- Specialty: Nephrology

= Proximal renal tubular acidosis =

Proximal renal tubular acidosis (pRTA) or type 2 renal tubular acidosis (RTA) is a type of RTA caused by a failure of the proximal tubular cells to reabsorb filtered bicarbonate from the urine, leading to urinary bicarbonate wasting and subsequent acidemia. The distal intercalated cells function normally, so the acidemia is less severe than dRTA and the urine can acidify to a pH of less than 5.3. pRTA also has several causes, and may occasionally be present as a solitary defect, but is usually associated with a more generalized dysfunction of the proximal tubular cells called Fanconi syndrome where there is also phosphaturia, glycosuria, aminoaciduria, uricosuria and tubular proteinuria.

Patients with type 2 RTA are also typically hypokalemic due to a combination of secondary hyperaldosteronism, and potassium urinary losses – though serum potassium levels may be falsely elevated because of acidosis. Administration of bicarbonate prior to potassium supplementation might lead to worsened hypokalemia, as potassium shifts intracellularly with alkalinization.

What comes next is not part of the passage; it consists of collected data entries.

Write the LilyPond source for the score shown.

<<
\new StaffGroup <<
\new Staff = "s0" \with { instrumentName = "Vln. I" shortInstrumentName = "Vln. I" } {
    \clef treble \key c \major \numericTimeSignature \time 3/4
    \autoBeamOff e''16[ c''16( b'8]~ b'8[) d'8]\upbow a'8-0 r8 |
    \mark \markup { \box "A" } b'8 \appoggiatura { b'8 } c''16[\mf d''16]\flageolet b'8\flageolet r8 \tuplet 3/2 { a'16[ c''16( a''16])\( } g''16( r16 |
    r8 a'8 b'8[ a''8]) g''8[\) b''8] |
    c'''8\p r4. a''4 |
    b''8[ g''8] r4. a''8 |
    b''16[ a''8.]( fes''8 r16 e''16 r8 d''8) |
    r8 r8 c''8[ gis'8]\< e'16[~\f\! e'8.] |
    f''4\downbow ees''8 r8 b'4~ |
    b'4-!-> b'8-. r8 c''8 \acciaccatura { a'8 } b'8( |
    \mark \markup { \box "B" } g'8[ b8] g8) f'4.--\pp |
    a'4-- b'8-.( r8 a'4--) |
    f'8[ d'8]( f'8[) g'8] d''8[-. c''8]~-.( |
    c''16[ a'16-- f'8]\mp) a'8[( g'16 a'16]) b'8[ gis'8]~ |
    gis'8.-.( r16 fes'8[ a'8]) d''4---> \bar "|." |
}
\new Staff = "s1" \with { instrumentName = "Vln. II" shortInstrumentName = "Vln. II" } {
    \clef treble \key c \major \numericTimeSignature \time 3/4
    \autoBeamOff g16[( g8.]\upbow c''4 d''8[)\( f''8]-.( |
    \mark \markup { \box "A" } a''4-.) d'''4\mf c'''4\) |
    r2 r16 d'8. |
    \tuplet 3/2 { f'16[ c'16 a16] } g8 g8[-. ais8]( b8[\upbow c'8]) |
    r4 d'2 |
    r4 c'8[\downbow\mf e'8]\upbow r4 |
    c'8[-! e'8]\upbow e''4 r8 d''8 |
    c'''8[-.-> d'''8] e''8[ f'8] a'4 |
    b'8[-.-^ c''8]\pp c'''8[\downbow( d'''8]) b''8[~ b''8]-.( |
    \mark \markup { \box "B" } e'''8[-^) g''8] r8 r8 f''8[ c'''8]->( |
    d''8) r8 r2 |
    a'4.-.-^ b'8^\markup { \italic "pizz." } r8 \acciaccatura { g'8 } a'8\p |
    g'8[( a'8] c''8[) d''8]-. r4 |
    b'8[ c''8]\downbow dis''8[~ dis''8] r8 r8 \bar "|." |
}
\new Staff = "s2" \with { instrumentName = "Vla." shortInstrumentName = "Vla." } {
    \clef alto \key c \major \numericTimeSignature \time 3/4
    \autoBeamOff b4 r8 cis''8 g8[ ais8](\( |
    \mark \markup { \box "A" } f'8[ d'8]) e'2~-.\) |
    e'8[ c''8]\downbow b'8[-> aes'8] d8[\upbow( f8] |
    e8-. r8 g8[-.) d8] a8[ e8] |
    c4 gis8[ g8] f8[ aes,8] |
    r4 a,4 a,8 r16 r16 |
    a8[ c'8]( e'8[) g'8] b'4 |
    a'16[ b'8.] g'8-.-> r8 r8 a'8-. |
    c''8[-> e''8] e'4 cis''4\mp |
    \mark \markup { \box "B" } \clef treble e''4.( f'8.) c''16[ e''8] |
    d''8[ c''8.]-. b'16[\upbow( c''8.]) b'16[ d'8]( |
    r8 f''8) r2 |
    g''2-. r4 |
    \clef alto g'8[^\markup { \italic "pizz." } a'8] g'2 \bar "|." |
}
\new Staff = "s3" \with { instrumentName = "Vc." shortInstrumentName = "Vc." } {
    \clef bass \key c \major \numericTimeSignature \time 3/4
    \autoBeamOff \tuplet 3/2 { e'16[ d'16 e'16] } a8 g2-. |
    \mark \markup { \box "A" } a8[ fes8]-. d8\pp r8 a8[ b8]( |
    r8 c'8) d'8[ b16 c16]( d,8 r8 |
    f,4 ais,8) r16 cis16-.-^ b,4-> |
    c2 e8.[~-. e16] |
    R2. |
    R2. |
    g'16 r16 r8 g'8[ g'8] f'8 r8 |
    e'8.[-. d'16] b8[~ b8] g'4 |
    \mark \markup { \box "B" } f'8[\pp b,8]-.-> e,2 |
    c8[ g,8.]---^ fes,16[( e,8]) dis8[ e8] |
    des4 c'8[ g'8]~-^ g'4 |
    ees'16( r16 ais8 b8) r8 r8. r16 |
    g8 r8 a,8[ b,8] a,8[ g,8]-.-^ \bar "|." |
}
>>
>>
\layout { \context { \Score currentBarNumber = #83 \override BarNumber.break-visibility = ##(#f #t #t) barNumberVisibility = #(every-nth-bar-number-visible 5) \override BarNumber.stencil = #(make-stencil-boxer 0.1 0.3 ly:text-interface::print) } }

The principal feature of Fanconi syndrome is bone demineralization (osteomalacia or rickets) due to phosphate and vitamin D wasting.

==Causes==

Etiologies of proximal RTA may be divided into primary, isolated causes and secondary causes, or those related to another disease. Primary causes are frequently single gene hereditary disorders. Secondary disorders can be divided into familial disorders, acquired disorders, and those related to other clinical entities.

Primary disorders
- Autosomal dominant
- Autosomal recessive with ocular abnormalities (caused by SLC4A4 mutation)
- Sporadic of infancy (possibly related to immaturity of NHE-3)

Secondary disorders

Familial disorders
- Cystinosis
- Galactosemia
- Glycogen storage disease (type I)
- Hereditary fructose intolerance
- Lowe syndrome
- Tyrosinemia
- Wilson's disease

Acquired disorders
- Amyloidosis
- Multiple myeloma
- Paroxysmal nocturnal hemoglobinuria
- Toxins, such as HAART, ifosfamide, lead, and cadmium

== Diagnosis ==
Diagnosis of proximal renal tubular acidosis is done by measuring the level of fractional excretion of bicarbonate in the urine. Since in proximal renal tubular acidosis patients the nephron is unable to reabsorb bicarbonate, the level of bicarbonate is going to be high in the urine.

==Treatment==

Treatment consists of oral bicarbonate supplementation. However, this will increase urinary bicarbonate wasting and may well promote a bicarbonate diuresis. The amount of bicarbonate given may have to be very large to stay ahead of the urinary losses. Correction with oral bicarbonate may exacerbate urinary potassium losses and precipitate hypokalemia. As with dRTA, reversal of the chronic acidosis should reverse bone demineralization.

Thiazide diuretics can also be used as a treatment by making use of contraction alkalosis caused by them.